Welcome to WebmasterWorld Guest from

Forum Moderators: phranque

Message Too Old, No Replies

Identifying Duplicate Content Sites/Non-TLD Sites

Duplicate or Other TLD Site?

1:12 am on Nov 19, 2011 (gmt 0)

Senior Member

WebmasterWorld Senior Member 10+ Year Member Top Contributors Of The Month

joined:Aug 30, 2002
posts: 2624
votes: 95

I've been working on a project categorising approximately 2 million .eu websites over the last few weeks. One of the final issues is determining if a website is genuinely a .eu website or a site from another TLD being served as a .eu website. The theory is that some purely other TLD site will have no .eu relative <a href= tags (.eu sites will potentially have .eu or site relative anchors). (I've also used link rel="canonical" element to identify some non-eu sites as the canonical element is supposed to be domain specific.)

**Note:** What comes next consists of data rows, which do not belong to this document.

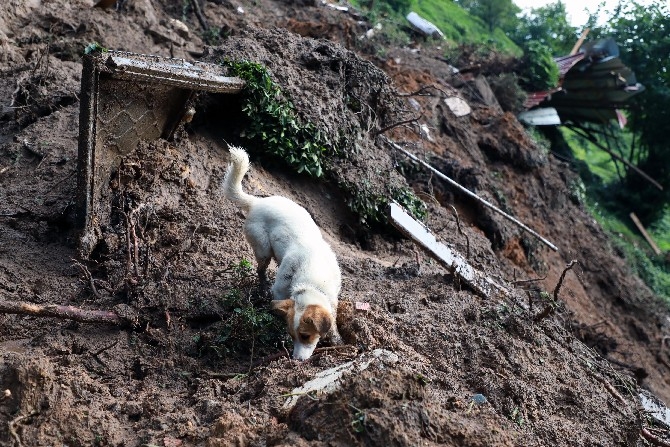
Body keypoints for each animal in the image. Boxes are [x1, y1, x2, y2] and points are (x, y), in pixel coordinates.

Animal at [224, 147, 344, 360]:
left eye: (305, 336)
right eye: (292, 336)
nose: (295, 361)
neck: (313, 281)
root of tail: (256, 203)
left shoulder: (333, 297)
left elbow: (333, 320)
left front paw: (336, 339)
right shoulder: (280, 290)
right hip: (263, 250)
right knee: (260, 271)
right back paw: (262, 288)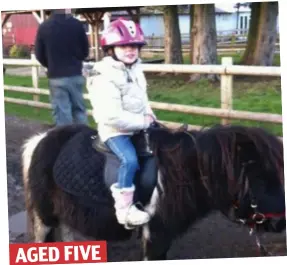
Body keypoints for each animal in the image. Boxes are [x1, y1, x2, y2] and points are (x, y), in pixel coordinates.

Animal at [21, 122, 286, 260]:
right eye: (261, 178)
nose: (280, 223)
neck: (182, 171)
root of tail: (39, 141)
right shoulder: (155, 234)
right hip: (45, 217)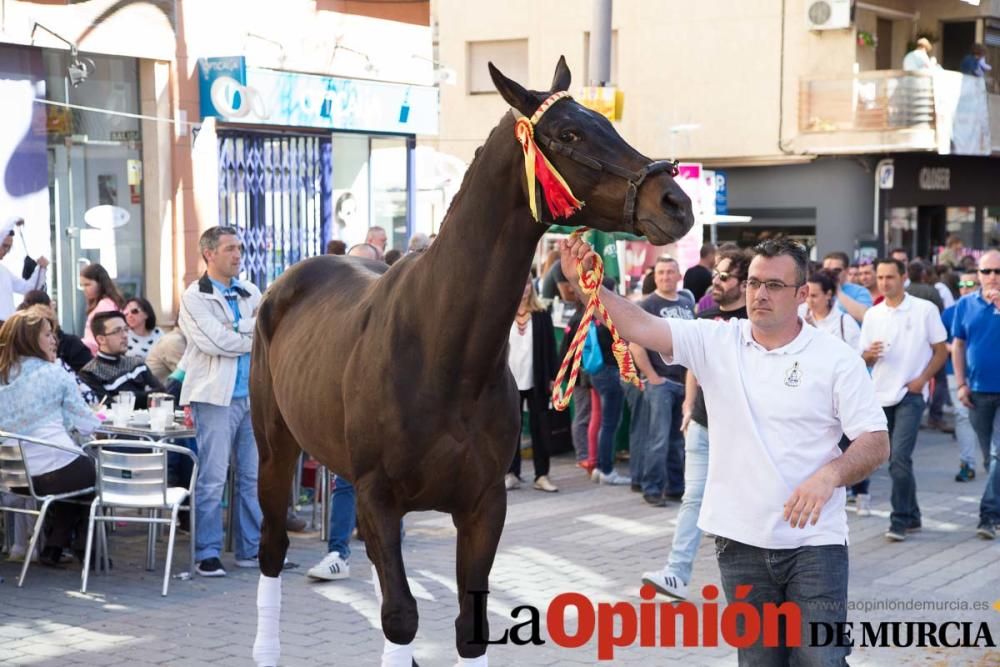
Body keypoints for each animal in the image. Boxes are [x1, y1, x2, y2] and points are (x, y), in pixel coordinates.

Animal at [248, 57, 696, 667]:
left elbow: (470, 624)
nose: (676, 202)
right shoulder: (377, 498)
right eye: (570, 134)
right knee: (271, 547)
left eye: (604, 123)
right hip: (274, 449)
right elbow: (400, 616)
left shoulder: (483, 504)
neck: (445, 353)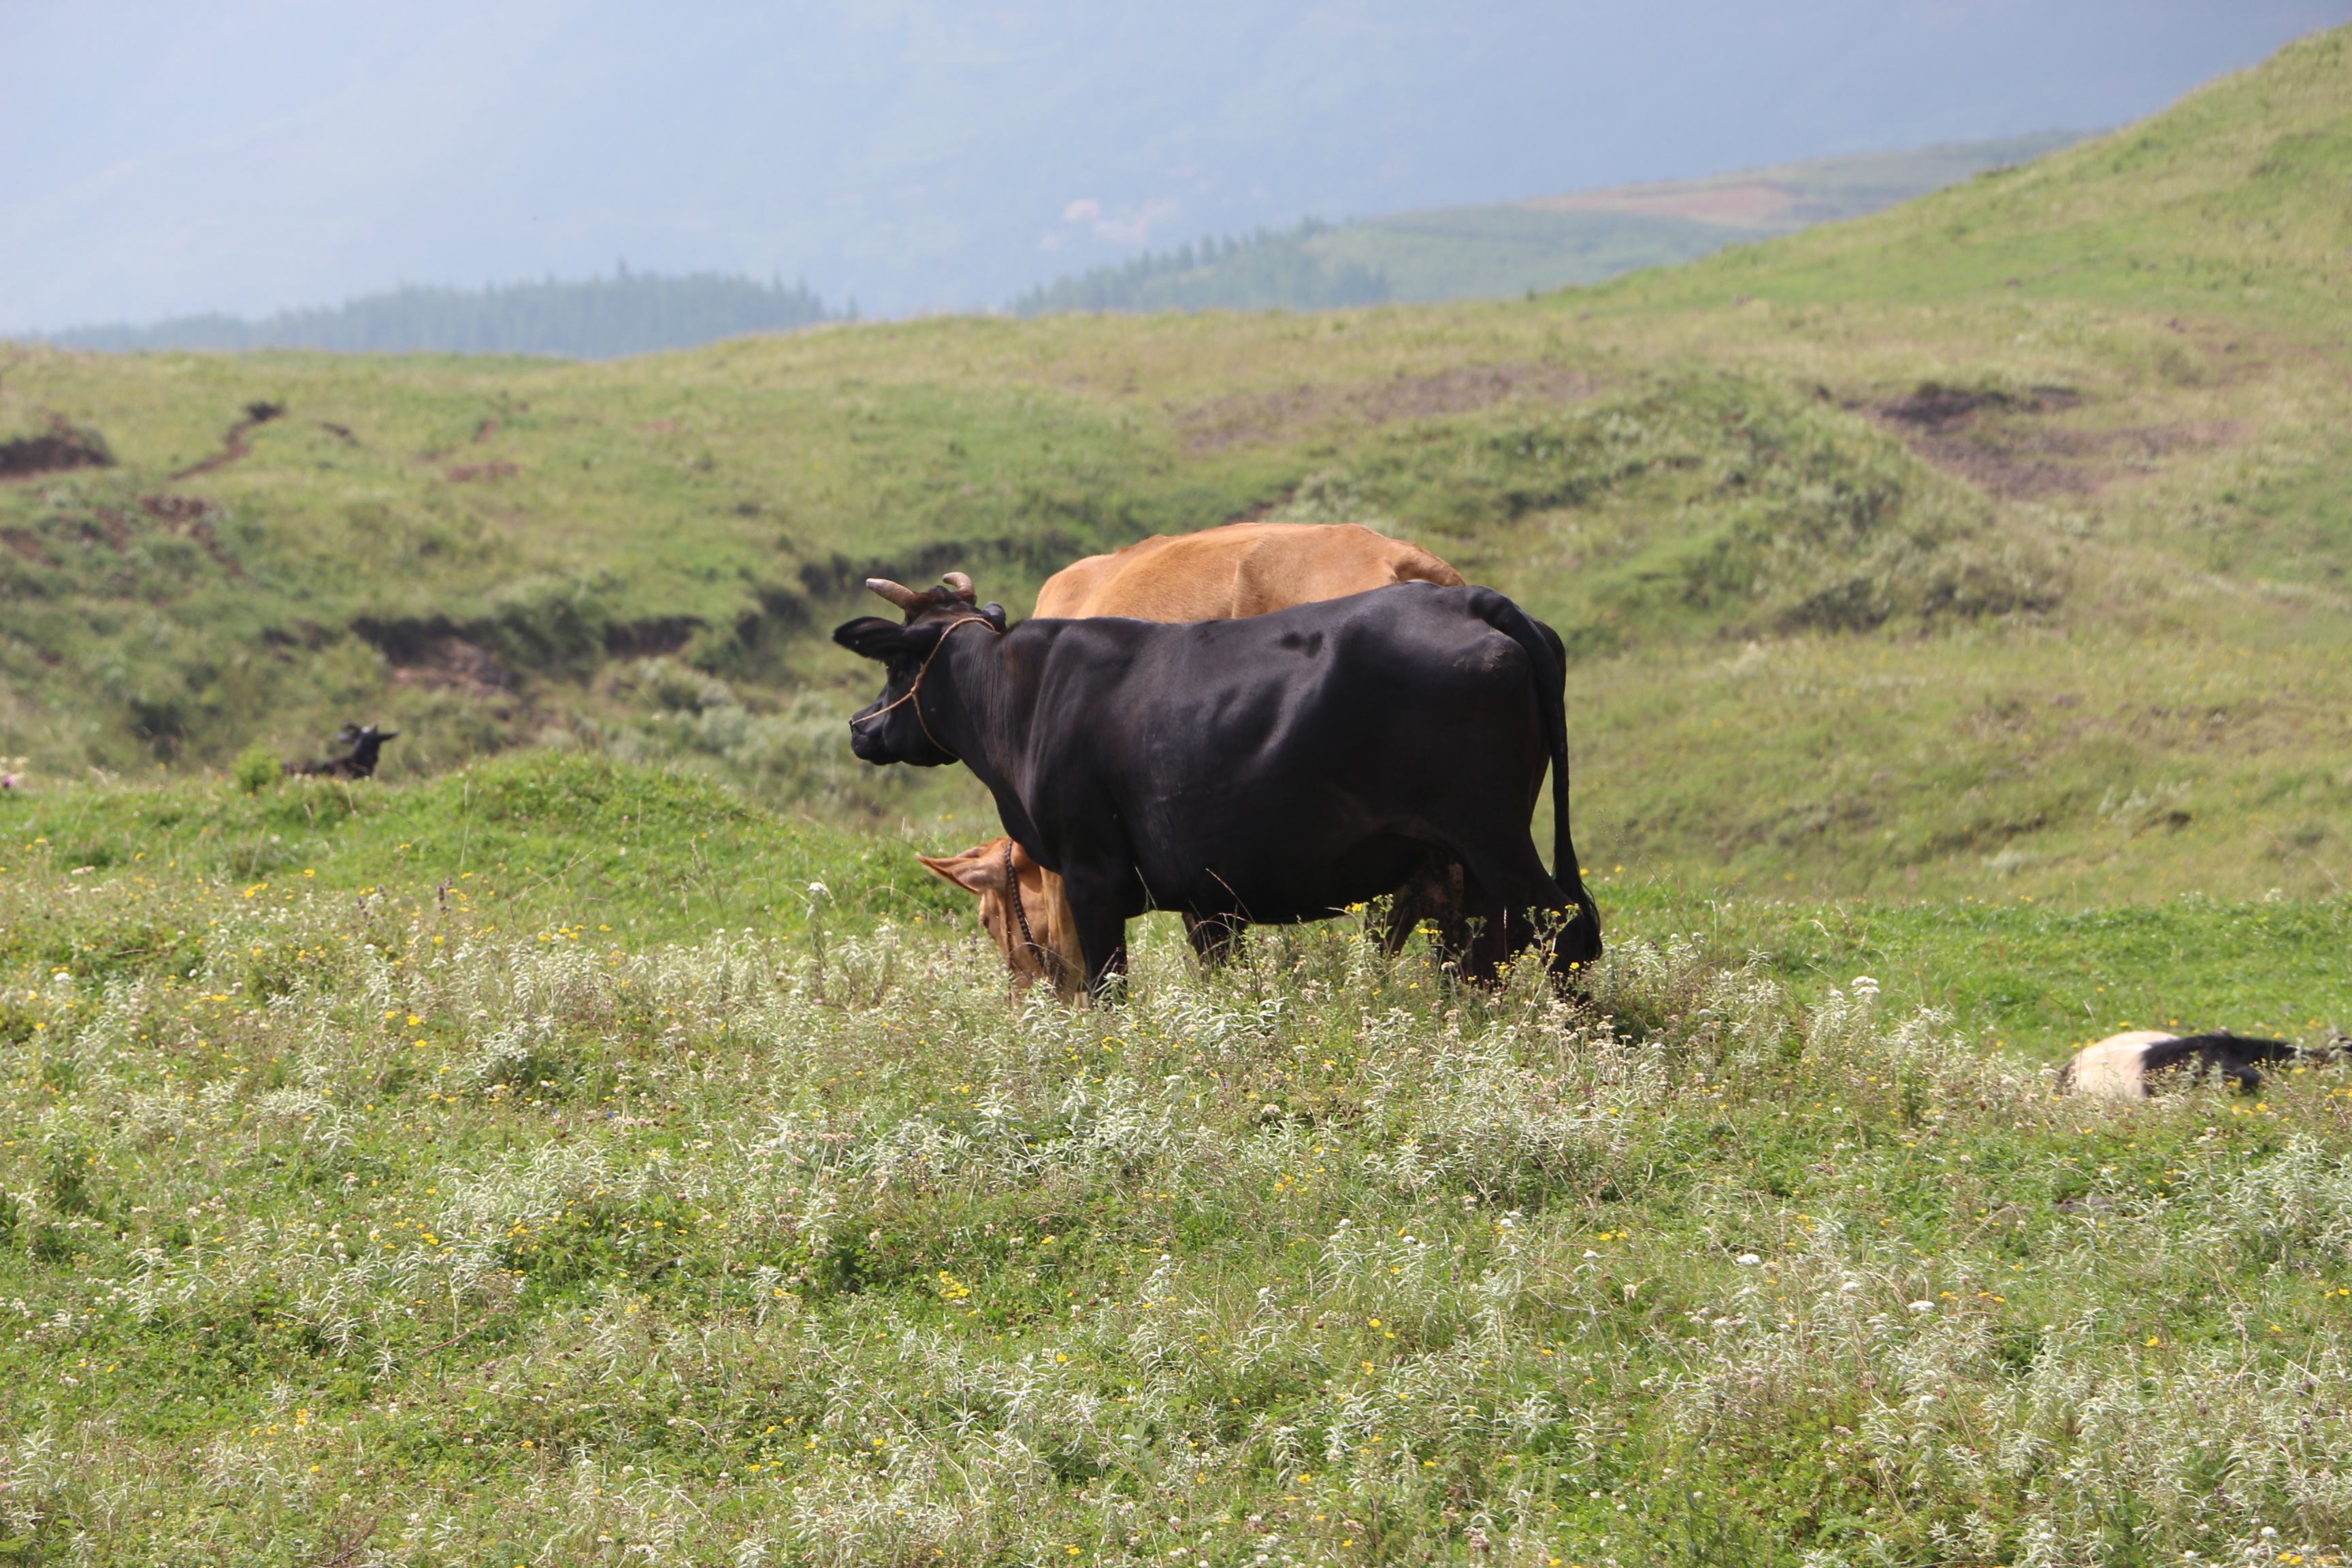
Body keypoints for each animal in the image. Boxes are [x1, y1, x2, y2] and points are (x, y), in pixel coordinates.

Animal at [837, 573, 1608, 992]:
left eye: (897, 667)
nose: (859, 727)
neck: (1019, 699)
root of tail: (1476, 601)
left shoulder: (1092, 869)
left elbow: (1108, 985)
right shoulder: (1206, 892)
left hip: (1491, 834)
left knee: (1561, 926)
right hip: (1470, 850)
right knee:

While some outbound links will be to stats sites or Social Media networks, does the logic that a site with an array of what appear to be navigation links to the same non-eu website is actually a non-eu site being served as a .eu site and is therefore a duplicate content website hold up? Or would it be neccessary to compare these pages with the other TLD website page to see if they are identical and thus duplicate content?